AvMA highlight the fact that issues giving rise to failings in healthcare, including negligence claims, frequently repeat themselves indicating that not enough is being done to address the cause of these clinical failings or to learn lessons from them. Again, I would agree with this as my colleagues and I often see similar patterns of failings in care across the cases in which we are instructed.

AvMA’s proposals

The proposals put forward by AvMA include:

1. Care providers should be obliged to demonstrate that they have recognised and acted on the lessons learned from litigation.

2. A “responsible person” at the healthcare provider should prepare a document that would be known as a “patient safety letter” setting out the breach of duty or clinical failings identified.

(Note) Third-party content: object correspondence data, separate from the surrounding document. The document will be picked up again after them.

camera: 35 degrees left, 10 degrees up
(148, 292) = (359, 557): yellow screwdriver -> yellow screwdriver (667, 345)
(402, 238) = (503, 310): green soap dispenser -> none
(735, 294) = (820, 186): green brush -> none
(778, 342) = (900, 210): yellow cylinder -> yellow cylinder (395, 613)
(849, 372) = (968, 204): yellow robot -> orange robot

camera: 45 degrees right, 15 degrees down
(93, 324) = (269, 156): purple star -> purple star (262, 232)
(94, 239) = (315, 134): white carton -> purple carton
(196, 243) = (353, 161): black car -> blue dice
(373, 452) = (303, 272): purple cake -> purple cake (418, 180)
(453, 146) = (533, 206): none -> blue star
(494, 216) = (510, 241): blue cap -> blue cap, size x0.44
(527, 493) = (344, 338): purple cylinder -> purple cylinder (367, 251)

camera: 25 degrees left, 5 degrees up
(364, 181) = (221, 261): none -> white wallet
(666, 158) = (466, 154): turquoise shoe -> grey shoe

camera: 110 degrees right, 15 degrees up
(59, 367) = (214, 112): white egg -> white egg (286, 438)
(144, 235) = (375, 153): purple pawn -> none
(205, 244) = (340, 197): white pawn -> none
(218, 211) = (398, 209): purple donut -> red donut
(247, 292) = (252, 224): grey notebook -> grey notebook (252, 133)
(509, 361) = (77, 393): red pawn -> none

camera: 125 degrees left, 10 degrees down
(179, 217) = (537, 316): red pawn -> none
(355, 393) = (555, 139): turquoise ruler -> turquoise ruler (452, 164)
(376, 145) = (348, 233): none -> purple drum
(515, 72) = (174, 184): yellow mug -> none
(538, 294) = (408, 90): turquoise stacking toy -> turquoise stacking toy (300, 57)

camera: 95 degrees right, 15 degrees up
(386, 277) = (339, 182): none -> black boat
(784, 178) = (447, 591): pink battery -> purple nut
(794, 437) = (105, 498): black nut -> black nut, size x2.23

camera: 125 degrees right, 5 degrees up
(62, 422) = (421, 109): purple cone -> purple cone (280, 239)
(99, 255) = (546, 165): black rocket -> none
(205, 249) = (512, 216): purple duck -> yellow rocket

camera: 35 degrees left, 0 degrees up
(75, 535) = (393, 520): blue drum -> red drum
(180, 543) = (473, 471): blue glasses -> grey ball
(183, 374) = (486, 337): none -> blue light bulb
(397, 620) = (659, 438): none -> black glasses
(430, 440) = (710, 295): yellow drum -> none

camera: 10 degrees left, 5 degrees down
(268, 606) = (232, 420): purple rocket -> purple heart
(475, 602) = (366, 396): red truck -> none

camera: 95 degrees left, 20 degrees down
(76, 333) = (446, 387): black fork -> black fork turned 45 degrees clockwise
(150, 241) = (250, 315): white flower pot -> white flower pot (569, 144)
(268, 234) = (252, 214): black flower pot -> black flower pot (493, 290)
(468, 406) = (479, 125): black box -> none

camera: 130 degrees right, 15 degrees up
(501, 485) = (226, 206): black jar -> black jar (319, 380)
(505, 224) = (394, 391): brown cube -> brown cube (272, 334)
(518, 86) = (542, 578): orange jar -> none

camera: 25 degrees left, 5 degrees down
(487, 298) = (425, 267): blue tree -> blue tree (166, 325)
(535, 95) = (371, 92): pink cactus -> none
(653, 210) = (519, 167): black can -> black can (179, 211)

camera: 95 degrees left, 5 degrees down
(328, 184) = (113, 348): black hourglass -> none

3. The patient safety letter should have three functions:

  • To set out the breaches of duty or clinical failings identified so these can be addressed by the care provider;
  • To challenge how robust the care providers internal procedures have been at investigating the breaches in clinical failings and whether they should have been identified earlier;
  • The patient’s safety letter should be published by the care provider to ensure a greater degree of public accountability. Any reference to individuals would be anonymised in the letter.  Any relevant external organisations, such as the care quality commission, should be provided with a copy of each patient safety letter and consider them as part of the monitoring/regulation of the care provider.

Our experience

As I mentioned earlier, clients will often say to me at the outset of the case that a major motivation in bringing a clinical negligence case is to ensure that what happened to them does not happen to someone else. I have noted a real variation in the way NHS Trusts responds to patient safety issues.  Some Trusts will include in their ‘Root Cause Analysis’ reports steps they intend to implement to try to avoid the incidents being repeated.  However, in many of the cases I am instructed on, it remains unknown to both myself and my client whether the healthcare provider has taken on board learning points from the cases and implemented steps to ensure any failings in those cases are not repeated.

I therefore support the proposals AvMA have presented to ministers as it would seem this would establish a culture in which lessons are learnt and steps put in place to try to prevent the poor treatment we see on cases being repeated. I shall therefore be following the ministers response to the proposal with interest.